### Task requirements
Reproduce the entries below character for character.

### Material shown
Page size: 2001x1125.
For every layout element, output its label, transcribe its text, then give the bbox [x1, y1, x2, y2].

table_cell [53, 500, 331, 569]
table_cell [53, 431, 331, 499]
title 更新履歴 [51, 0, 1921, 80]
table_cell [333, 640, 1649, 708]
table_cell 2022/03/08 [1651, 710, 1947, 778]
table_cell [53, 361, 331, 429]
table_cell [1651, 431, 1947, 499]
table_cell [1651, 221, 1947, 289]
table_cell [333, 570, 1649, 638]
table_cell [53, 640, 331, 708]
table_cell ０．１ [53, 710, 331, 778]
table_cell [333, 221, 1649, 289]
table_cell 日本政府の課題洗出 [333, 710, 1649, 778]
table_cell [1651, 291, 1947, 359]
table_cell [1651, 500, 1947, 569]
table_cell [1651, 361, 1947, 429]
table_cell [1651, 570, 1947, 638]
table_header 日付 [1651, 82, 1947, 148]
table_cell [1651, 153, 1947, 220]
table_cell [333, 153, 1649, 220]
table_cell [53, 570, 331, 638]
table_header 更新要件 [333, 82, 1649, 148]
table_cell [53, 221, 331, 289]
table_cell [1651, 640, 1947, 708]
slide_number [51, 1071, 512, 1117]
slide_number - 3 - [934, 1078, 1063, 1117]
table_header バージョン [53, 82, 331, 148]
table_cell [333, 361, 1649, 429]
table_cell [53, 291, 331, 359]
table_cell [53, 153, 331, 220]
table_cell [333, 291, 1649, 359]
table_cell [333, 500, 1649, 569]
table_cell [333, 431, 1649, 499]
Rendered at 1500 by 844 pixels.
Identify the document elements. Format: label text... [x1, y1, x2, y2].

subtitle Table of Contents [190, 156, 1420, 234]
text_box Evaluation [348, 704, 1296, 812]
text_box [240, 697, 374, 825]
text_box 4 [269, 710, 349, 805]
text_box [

### Solution for this exercise
Page size: 2001x1125.
For every layout element, output its label, transcribe its text, then give the bbox [x1, y1, x2, y2].

table_cell [53, 500, 331, 569]
table_cell [53, 431, 331, 499]
title 更新履歴 [51, 0, 1921, 80]
table_cell [333, 640, 1649, 708]
table_cell 2022/03/08 [1651, 710, 1947, 778]
table_cell [53, 361, 331, 429]
table_cell [1651, 431, 1947, 499]
table_cell [1651, 221, 1947, 289]
table_cell [333, 570, 1649, 638]
table_cell [53, 640, 331, 708]
table_cell ０．１ [53, 710, 331, 778]
table_cell [333, 221, 1649, 289]
table_cell 日本政府の課題洗出 [333, 710, 1649, 778]
table_cell [1651, 291, 1947, 359]
table_cell [1651, 500, 1947, 569]
table_cell [1651, 361, 1947, 429]
table_cell [1651, 570, 1947, 638]
table_header 日付 [1651, 82, 1947, 148]
table_cell [1651, 153, 1947, 220]
table_cell [333, 153, 1649, 220]
table_cell [53, 570, 331, 638]
table_header 更新要件 [333, 82, 1649, 148]
table_cell [53, 221, 331, 289]
table_cell [1651, 640, 1947, 708]
slide_number [51, 1071, 512, 1117]
slide_number - 3 - [934, 1078, 1063, 1117]
table_header バージョン [53, 82, 331, 148]
table_cell [333, 361, 1649, 429]
table_cell [53, 291, 331, 359]
table_cell [53, 153, 331, 220]
table_cell [333, 291, 1649, 359]
table_cell [333, 500, 1649, 569]
table_cell [333, 431, 1649, 499]
Rendered at 1500 by 844 pixels.
Identify the document elements. Format: label text... [x1, y1, x2, y2].

subtitle Table of Contents [190, 156, 1420, 234]
text_box Evaluation [348, 704, 1296, 812]
text_box [240, 697, 374, 825]
text_box 4 [269, 710, 349, 805]
text_box [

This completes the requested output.